Livros de aventura, Monteiro Lobato e o ano que não fui à escola
“Moro no fim do mundo”. Era assim que eu pensava quando menina, saltitando a caminho da escola. Sabia do mundo pelos livros e mal conhecia a cidadezinha mais próxima. Imaginava como seria uma cidade grande, como seria o mar e daquela “minha aldeia” me parecia que tudo era distante, inverossímil.
Fuçava nos mapas e me imaginava viajando, conhecendo lugares, pessoas, monumentos famosos, vivendo aventuras emocionantes e, a partir daí, passei a me interessar por livros de aventura. O primeiro deles foi “Caçadas de Pedrinho”, de Monteiro Lobato, que me abriu as portas da alegria, com personagens tão próximos da minha realidade de menina criada na roça.
Já estava na fase dos grandes e volumosos e assim Aladim, Ali-babá, Gulliver, Robinson Crusoé, Capitão Nemo e tantos outros heróis que povoavam meus sonhos, alimentavam minha alma viajante desde sempre, com suas aventuras, suas batalhas incansáveis.
Foi um tempo extraordinário conviver com todos esses personagens maravilhosos, porque me fiz o mais importante deles: a Sherazade menina, que todas as noites, antes de dormir, contava lindas histórias para seus irmãos menores.
Lia compulsivamente e não sossegava enquanto não concluísse uma leitura. Deixei muita panela queimar, levei muita bronca de minha mãe. Ainda não havia luz elétrica em nossa casa e era hábito se recolher cedo, mas sempre levantava pé, ante pé, para ler à luz de um lampião de gás que ficava na sala de jantar. Quando meu pai percebia que eu não estava na cama, me tomava o livro e também dava bronca.
No inicio dos anos setenta minha mãe, que trabalhava como professora e estudava, teve um bebê com múltiplas deficiências. Nossa irmã mais nova, uma linda menina de olhos azuis, era totalmente dependente, necessitava de atenção constante, cuidados especiais e, no ano seguinte, não pude ir à escola.
Havia concluído a 4ª série na escola rural e, a exemplo de minhas irmãs mais velhas, deveria morar na cidade para continuar os estudos, mas não aconteceu assim. Foi um período extremamente difícil, pois, mesmo que fossemos educadas para assumir responsabilidades desde cedo, eu tinha apenas 11 anos.
Claro que sentia falta do convívio com os colegas, das brincadeiras, mas sentia mais falta dos livros. Meu pai concordou que, vez ou outra, eu fosse à escola e, mesmo não freqüentando regularmente, a professora continuou me emprestando os livros, apesar de não haver quase mais o que ler.

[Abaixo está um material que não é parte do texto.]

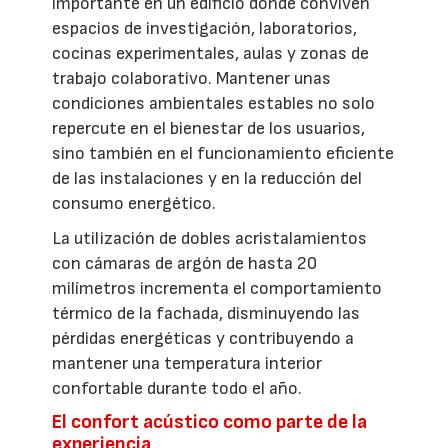
importante en un edificio donde conviven
espacios de investigación, laboratorios,
cocinas experimentales, aulas y zonas de
trabajo colaborativo. Mantener unas
condiciones ambientales estables no solo
repercute en el bienestar de los usuarios,
sino también en el funcionamiento eficiente
de las instalaciones y en la reducción del
consumo energético.
La utilización de dobles acristalamientos
con cámaras de argón de hasta 20
milímetros incrementa el comportamiento
térmico de la fachada, disminuyendo las
pérdidas energéticas y contribuyendo a
mantener una temperatura interior
confortable durante todo el año.
El confort acústico como parte de la
experiencia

Na fase das releituras, Monteiro Lobato foi fundamental. Catarse pura. Emilia, Narizinho, Pedrinho e todos os maravilhosos personagens do Sítio e dos demais cenários substituíram meus colegas de sala de aula. Foi como reencontrar a mim mesma. Emilia era quase eu (assim pensava) ou era tudo que eu queria ser: corajosa, voluntariosa, sem papas na língua. Tínhamos muito em comum: ela tinha uma jabuticabeira; eu, uma mangueira; ela, um rinoceronte, eu, um vira-lata. Tal qual Emília, eu também falava pelos cotovelos, morávamos num sitio, perto de um rio. Ela, no mundo encantado; eu, no fim do mundo.
Lia, lia e fugia da tristeza. Tomei conhecimento e consciência de uma infinidade de assuntos, refleti sobre eles, me espantei, me emocionei, me encantei. Durante esse longo ano, os heróis foram minha companhia constante e os livros meu passaporte para um mundo mais alegre que o meu. Quantas vezes me escondi para chorar e um livro acolheu minhas lágrimas!
Descobri os poetas e com eles a alegria das rimas, dos versos, das metáforas. Não entendia, mas sentia e esse sentir me transformava num ser especial, iniciada num mundo que só eu compreendia, só eu sabia o quanto significava, o quanto modificava minha vida.
Aprendi muito, apesar de tudo. E quando penso no quanto foi difícil e longo aquele ano, não é exagero lembrar porque sobrevivi. A literatura me salvou.